Neisseria gonorrhoeae, the bacterium behind “the clap”, has several tools in its shed to help it evade antibiotics. One such tool is the multidrug efflux pump MtrC-MtrD-MtrE, which shuttles low concentrations of antimicrobials out of the cell before they can take their toxic toll. In mBio this week, researchers describe a single point mutation that enables N. gonorrhoeae to dramatically increase production of this efflux pump without touching the promoters or repressors that normally control its manufacture.
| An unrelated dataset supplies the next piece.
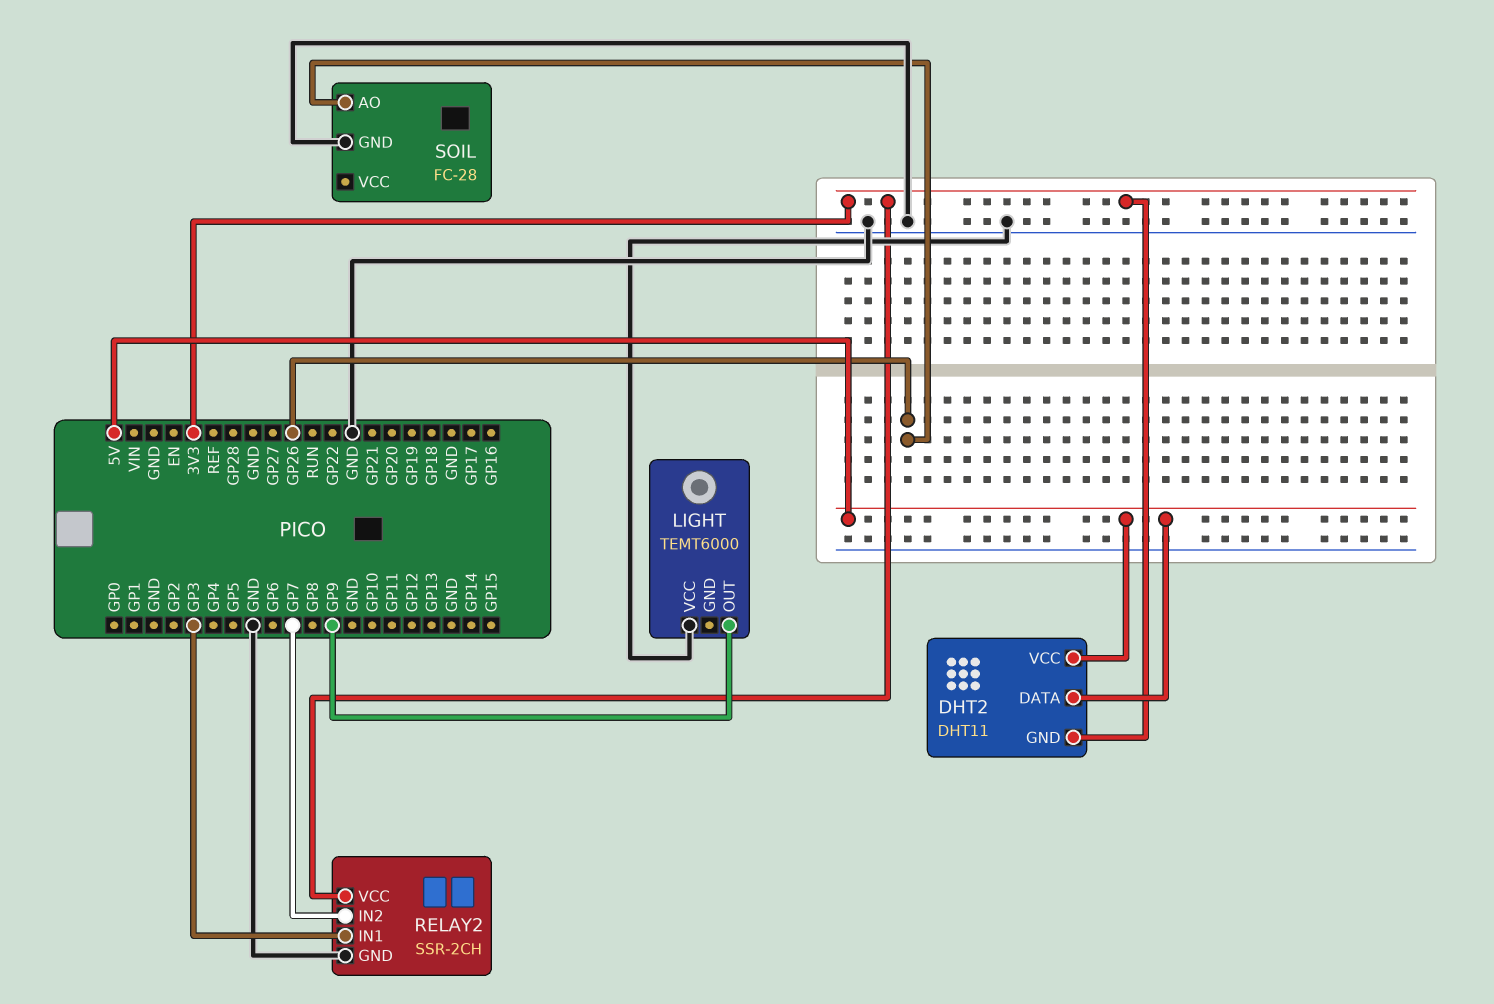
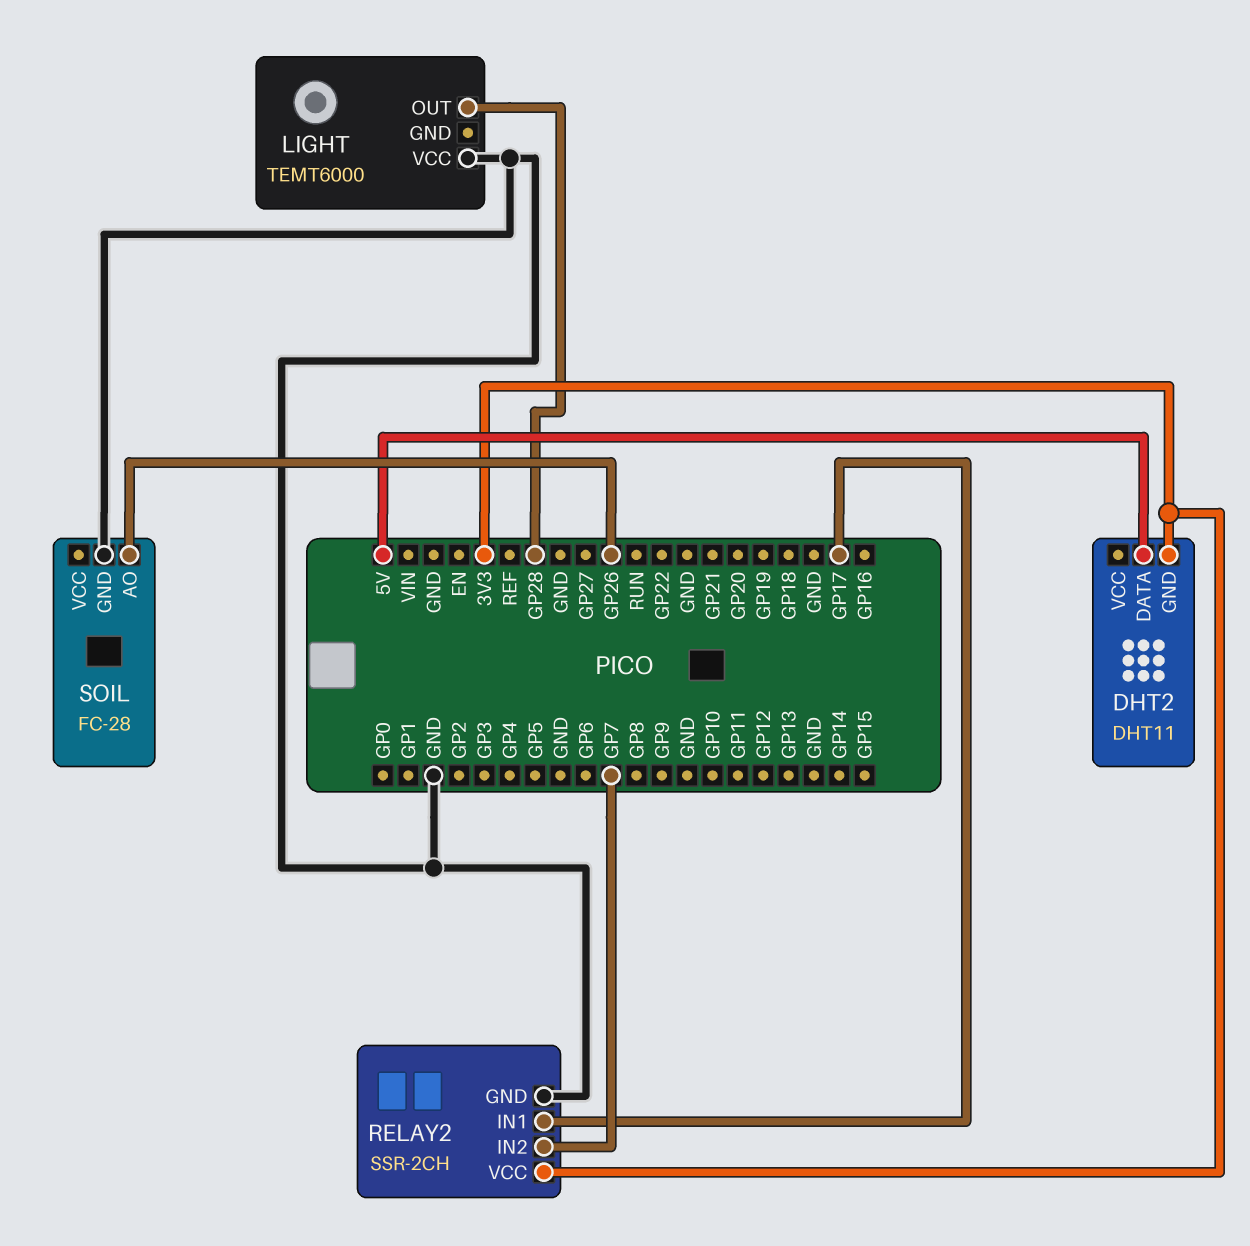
DHT2 pin VCC: 5V -> none
LIGHT pin OUT: GP9 -> GP28
RELAY2 pin IN1: GP3 -> GP17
The MtrC-MtrD-MtrE efflux pump is recognizes and exports a broad array of antimicrobials, including macrolide and β-lactam antibiotics, and detergents. In the mBio study, Ohneck et al. examined MS11, a strain of N. gonorrhoeae with a single point mutation 120 base pairs upstream of the genes for the efflux pump. The mutation, which simply traded a T for a C, is located in a non-coding region and not in a promoter or repressor for the efflux pump, but it confers high levels of antimicrobial resistance to MS11 nonetheless. How?
As Ohneck et al. explain, the sequence created by the mutation acts as a second, stronger transcription promoter for MtrC-MtrD-MtrE that results in a substantial increase in resistance to antimicrobials. The numerous efflux pumps even export antimicrobial factors the host makes to get rid of infection, like antimicrobial peptide LL-37, an ability that may make explain why strains with the point mutation are more infectious than other strains. What’s more, the mutation does not disrupt any other components of the efflux system, including the activator and the repressor, which are global regulators in N. gonorrhoeae and control a multitude of other genes. This ability to increase production of MtrC-MtrD-MtrE without affecting the regulation of other genes needed for infection and survival represents a highly efficient and minimally disruptive mechanism of developing antimicrobial resistance. A win-win for N. gonorrhoeae. The authors say they will follow up on this study with sequence analysis of the promoter regions of other efflux pumps, both in Neisseria and in other pathogenic organisms, to determine if this mechanism is widely used among pathogens or is unique to N. gonorrhoeae and MtrC-MtrD-MtrE.